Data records
-- Opening Marker --
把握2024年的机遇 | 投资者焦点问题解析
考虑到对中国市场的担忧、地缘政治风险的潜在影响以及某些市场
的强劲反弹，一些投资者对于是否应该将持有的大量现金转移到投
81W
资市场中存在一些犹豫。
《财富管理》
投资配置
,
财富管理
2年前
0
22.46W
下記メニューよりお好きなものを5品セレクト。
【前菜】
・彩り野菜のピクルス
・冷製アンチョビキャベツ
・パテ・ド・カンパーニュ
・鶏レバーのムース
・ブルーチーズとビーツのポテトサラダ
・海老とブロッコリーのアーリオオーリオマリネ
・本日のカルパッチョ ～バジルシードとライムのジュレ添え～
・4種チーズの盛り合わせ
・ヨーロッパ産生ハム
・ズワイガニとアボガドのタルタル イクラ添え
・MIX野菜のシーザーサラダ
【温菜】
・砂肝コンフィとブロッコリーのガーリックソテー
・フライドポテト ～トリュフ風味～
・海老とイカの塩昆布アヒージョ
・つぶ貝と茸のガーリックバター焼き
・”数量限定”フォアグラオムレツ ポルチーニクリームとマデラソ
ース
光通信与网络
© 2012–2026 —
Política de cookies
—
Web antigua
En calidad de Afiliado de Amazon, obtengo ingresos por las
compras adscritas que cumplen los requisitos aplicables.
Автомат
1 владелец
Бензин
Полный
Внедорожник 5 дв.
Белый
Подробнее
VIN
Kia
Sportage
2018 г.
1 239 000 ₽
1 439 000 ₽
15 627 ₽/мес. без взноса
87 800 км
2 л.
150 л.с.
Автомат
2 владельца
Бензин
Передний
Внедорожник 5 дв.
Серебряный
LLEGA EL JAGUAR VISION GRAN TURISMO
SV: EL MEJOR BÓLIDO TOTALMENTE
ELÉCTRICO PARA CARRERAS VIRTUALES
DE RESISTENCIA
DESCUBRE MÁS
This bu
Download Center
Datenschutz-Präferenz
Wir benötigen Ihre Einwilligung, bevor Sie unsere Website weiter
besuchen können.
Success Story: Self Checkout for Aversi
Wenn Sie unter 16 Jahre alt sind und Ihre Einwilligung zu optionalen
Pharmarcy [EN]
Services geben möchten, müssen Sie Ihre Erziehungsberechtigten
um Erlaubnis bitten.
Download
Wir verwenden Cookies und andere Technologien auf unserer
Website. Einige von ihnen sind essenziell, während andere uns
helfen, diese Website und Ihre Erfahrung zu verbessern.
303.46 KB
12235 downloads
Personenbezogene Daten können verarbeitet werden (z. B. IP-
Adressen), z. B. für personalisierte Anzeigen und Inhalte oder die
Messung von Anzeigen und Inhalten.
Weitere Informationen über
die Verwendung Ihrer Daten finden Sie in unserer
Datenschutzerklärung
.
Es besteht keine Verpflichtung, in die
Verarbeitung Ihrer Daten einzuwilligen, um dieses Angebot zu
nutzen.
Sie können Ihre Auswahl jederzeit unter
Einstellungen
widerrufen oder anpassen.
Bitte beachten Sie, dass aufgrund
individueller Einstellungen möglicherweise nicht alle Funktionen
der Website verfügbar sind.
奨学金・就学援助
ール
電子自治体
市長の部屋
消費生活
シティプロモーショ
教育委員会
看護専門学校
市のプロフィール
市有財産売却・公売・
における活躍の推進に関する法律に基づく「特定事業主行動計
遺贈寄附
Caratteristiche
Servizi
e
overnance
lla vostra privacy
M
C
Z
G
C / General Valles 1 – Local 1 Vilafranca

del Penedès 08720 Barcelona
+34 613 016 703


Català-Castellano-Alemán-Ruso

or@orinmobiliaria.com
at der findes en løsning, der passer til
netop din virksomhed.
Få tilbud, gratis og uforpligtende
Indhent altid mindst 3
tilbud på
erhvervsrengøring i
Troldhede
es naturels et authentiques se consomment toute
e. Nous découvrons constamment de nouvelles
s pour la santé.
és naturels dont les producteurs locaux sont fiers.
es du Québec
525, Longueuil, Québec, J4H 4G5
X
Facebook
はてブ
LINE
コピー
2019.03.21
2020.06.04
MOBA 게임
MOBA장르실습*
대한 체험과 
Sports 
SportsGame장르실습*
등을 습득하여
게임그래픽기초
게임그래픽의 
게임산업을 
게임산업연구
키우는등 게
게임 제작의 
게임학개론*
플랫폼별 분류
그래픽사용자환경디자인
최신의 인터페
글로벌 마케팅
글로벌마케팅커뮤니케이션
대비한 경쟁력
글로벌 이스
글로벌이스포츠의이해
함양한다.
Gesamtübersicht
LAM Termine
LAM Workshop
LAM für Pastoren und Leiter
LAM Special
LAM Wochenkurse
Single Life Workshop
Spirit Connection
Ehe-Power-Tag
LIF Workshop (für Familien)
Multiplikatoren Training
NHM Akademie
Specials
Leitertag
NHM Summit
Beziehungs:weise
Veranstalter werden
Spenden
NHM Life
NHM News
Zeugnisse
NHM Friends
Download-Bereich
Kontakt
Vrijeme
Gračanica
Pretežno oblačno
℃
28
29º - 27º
-- Closing Marker --
_Problem statement_
Please switch each "Einwilligung" to "Zustimmung" in the stretch from the start of the rows through the line that contains "Bitte beachten Sie, dass aufgrund", and write out that stretch again with nothing else altered.

_Reply to the task_
把握2024年的机遇 | 投资者焦点问题解析
考虑到对中国市场的担忧、地缘政治风险的潜在影响以及某些市场
的强劲反弹，一些投资者对于是否应该将持有的大量现金转移到投
81W
资市场中存在一些犹豫。
《财富管理》
投资配置
,
财富管理
2年前
0
22.46W
下記メニューよりお好きなものを5品セレクト。
【前菜】
・彩り野菜のピクルス
・冷製アンチョビキャベツ
・パテ・ド・カンパーニュ
・鶏レバーのムース
・ブルーチーズとビーツのポテトサラダ
・海老とブロッコリーのアーリオオーリオマリネ
・本日のカルパッチョ ～バジルシードとライムのジュレ添え～
・4種チーズの盛り合わせ
・ヨーロッパ産生ハム
・ズワイガニとアボガドのタルタル イクラ添え
・MIX野菜のシーザーサラダ
【温菜】
・砂肝コンフィとブロッコリーのガーリックソテー
・フライドポテト ～トリュフ風味～
・海老とイカの塩昆布アヒージョ
・つぶ貝と茸のガーリックバター焼き
・”数量限定”フォアグラオムレツ ポルチーニクリームとマデラソ
ース
光通信与网络
© 2012–2026 —
Política de cookies
—
Web antigua
En calidad de Afiliado de Amazon, obtengo ingresos por las
compras adscritas que cumplen los requisitos aplicables.
Автомат
1 владелец
Бензин
Полный
Внедорожник 5 дв.
Белый
Подробнее
VIN
Kia
Sportage
2018 г.
1 239 000 ₽
1 439 000 ₽
15 627 ₽/мес. без взноса
87 800 км
2 л.
150 л.с.
Автомат
2 владельца
Бензин
Передний
Внедорожник 5 дв.
Серебряный
LLEGA EL JAGUAR VISION GRAN TURISMO
SV: EL MEJOR BÓLIDO TOTALMENTE
ELÉCTRICO PARA CARRERAS VIRTUALES
DE RESISTENCIA
DESCUBRE MÁS
This bu
Download Center
Datenschutz-Präferenz
Wir benötigen Ihre Zustimmung, bevor Sie unsere Website weiter
besuchen können.
Success Story: Self Checkout for Aversi
Wenn Sie unter 16 Jahre alt sind und Ihre Zustimmung zu optionalen
Pharmarcy [EN]
Services geben möchten, müssen Sie Ihre Erziehungsberechtigten
um Erlaubnis bitten.
Download
Wir verwenden Cookies und andere Technologien auf unserer
Website. Einige von ihnen sind essenziell, während andere uns
helfen, diese Website und Ihre Erfahrung zu verbessern.
303.46 KB
12235 downloads
Personenbezogene Daten können verarbeitet werden (z. B. IP-
Adressen), z. B. für personalisierte Anzeigen und Inhalte oder die
Messung von Anzeigen und Inhalten.
Weitere Informationen über
die Verwendung Ihrer Daten finden Sie in unserer
Datenschutzerklärung
.
Es besteht keine Verpflichtung, in die
Verarbeitung Ihrer Daten einzuwilligen, um dieses Angebot zu
nutzen.
Sie können Ihre Auswahl jederzeit unter
Einstellungen
widerrufen oder anpassen.
Bitte beachten Sie, dass aufgrund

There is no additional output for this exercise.